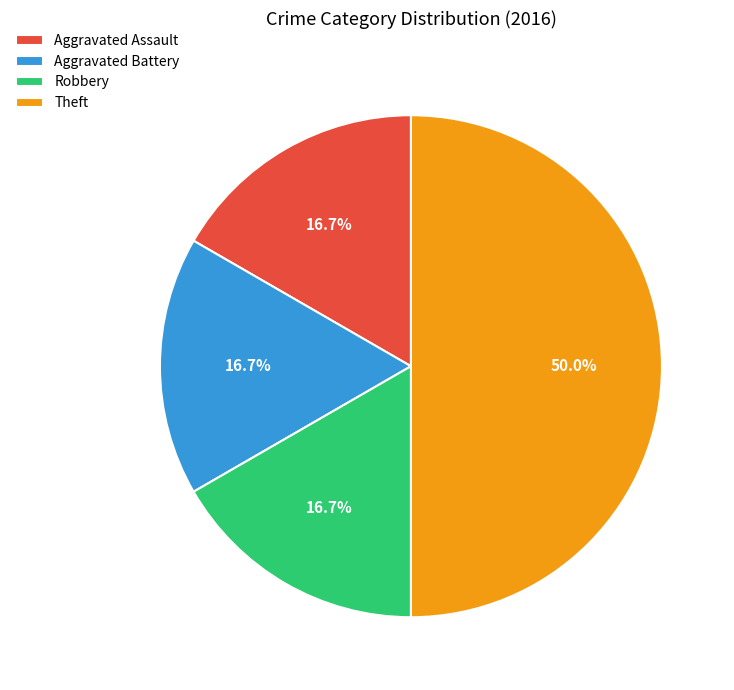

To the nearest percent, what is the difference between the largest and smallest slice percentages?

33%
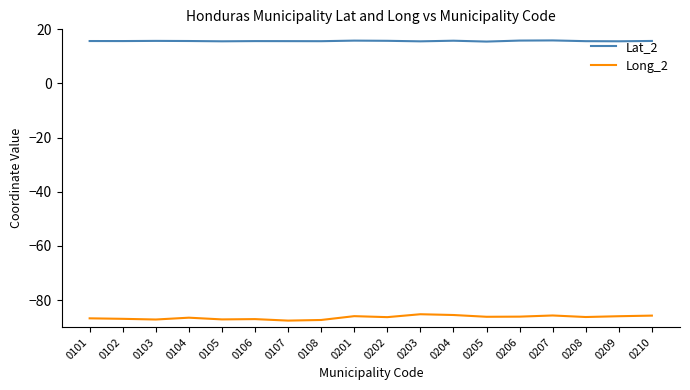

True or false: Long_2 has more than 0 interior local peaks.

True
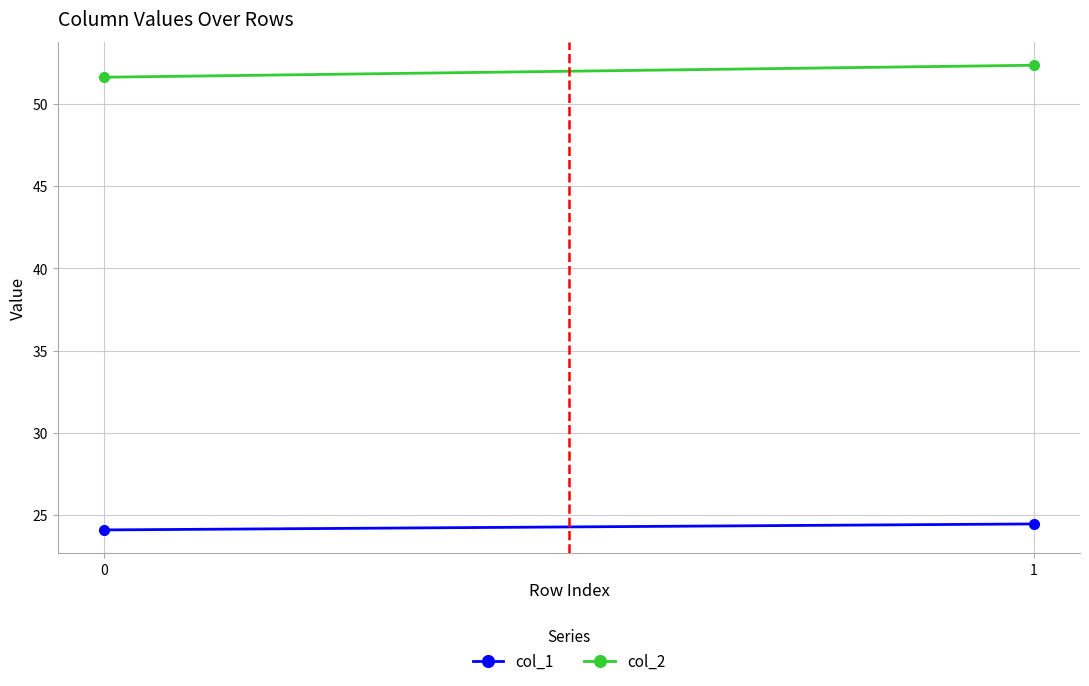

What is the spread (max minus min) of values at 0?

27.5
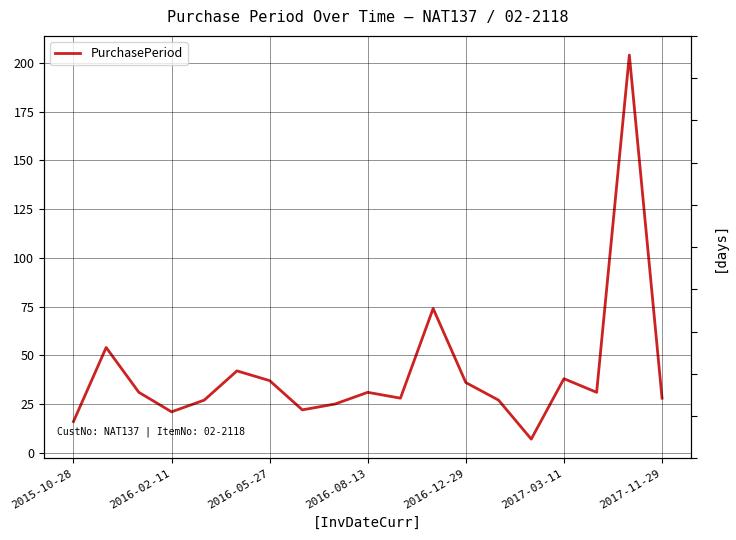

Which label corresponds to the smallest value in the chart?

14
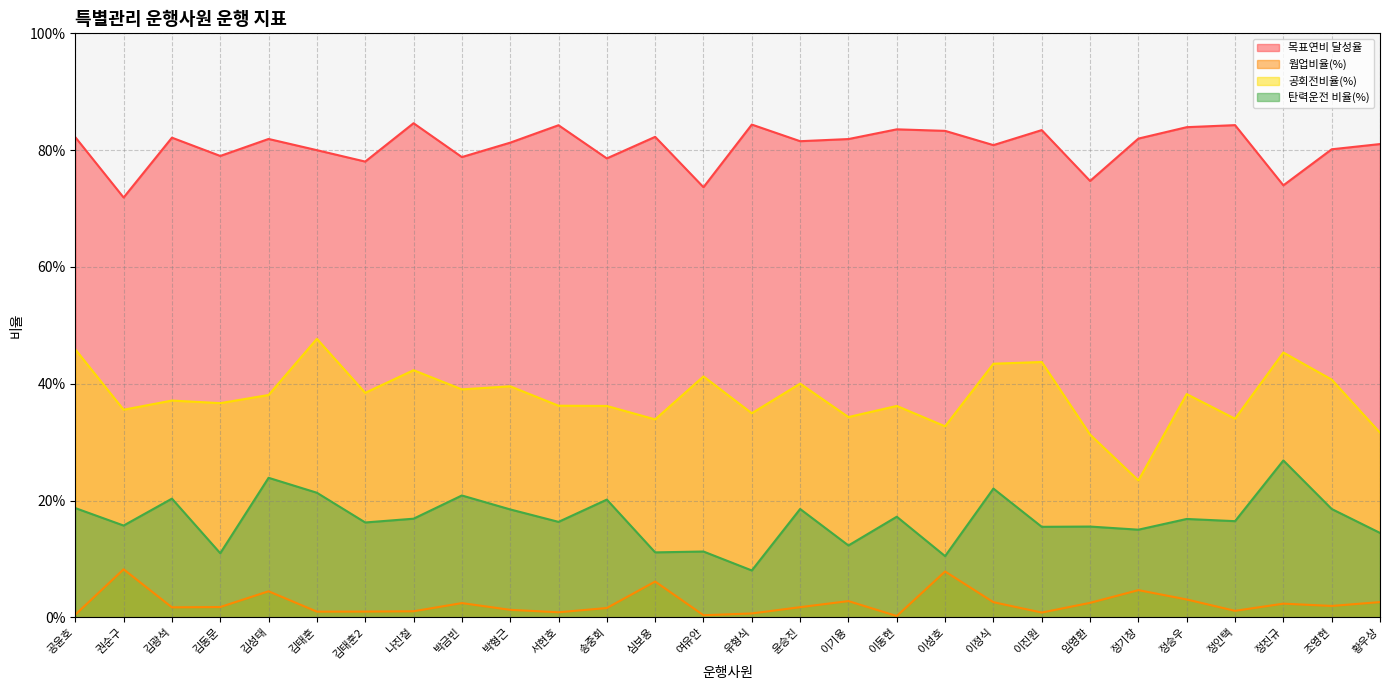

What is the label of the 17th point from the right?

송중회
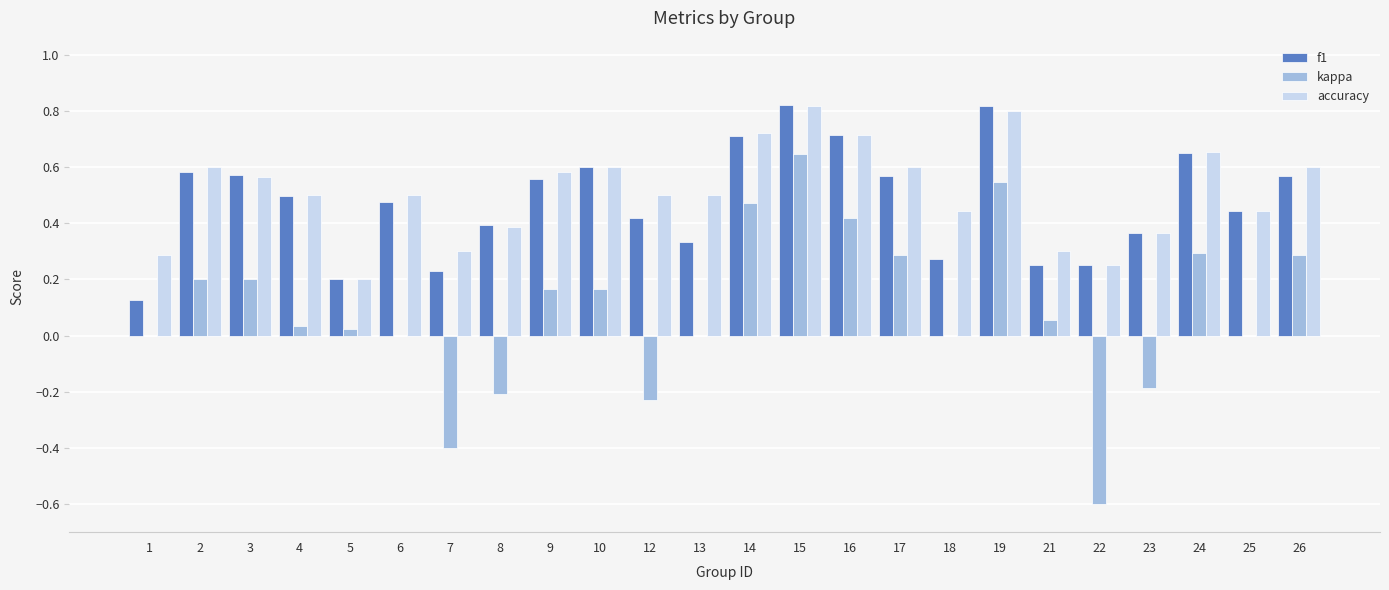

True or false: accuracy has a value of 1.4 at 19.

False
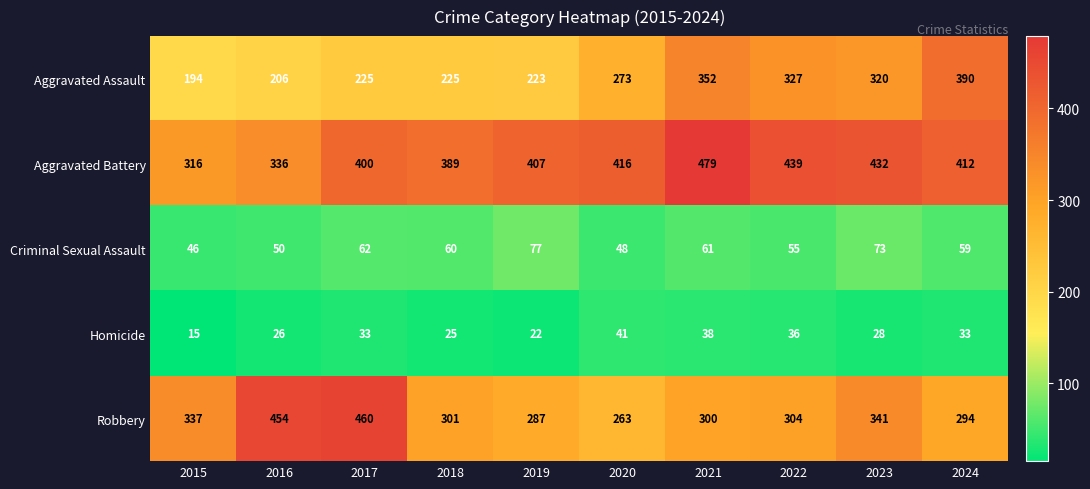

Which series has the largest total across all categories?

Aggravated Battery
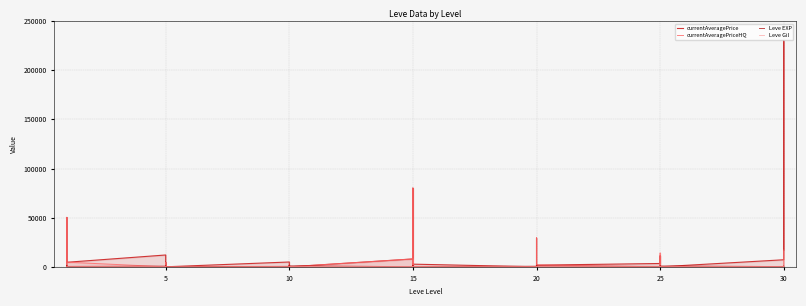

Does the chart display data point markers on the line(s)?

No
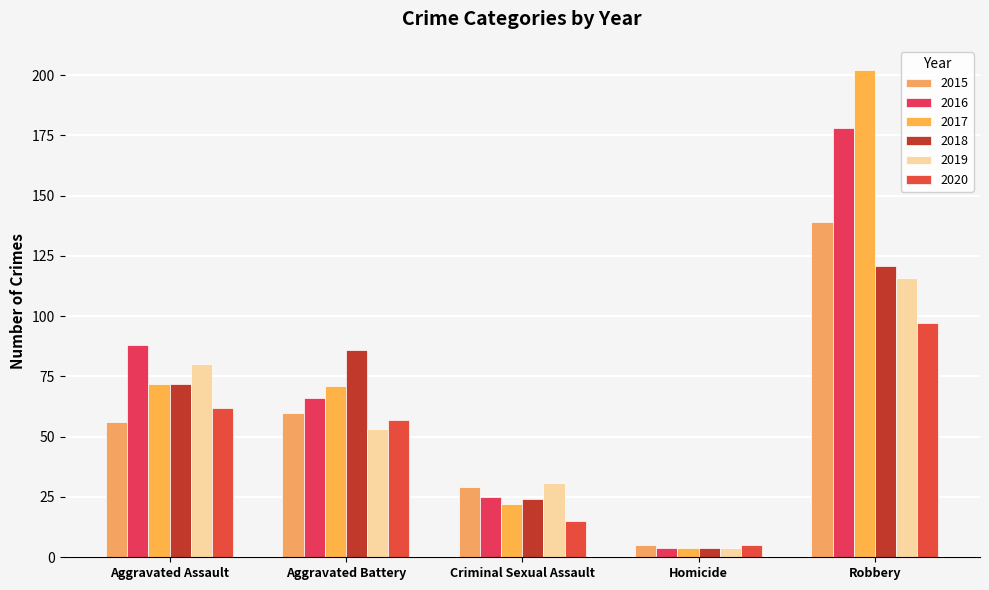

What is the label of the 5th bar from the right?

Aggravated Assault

## Exercise directions
Return every line above that contains the string "True". Case counts when matching.

## Result below
True or false: Long_2 has more than 0 interior local peaks.
True
True or false: accuracy has a value of 1.4 at 19.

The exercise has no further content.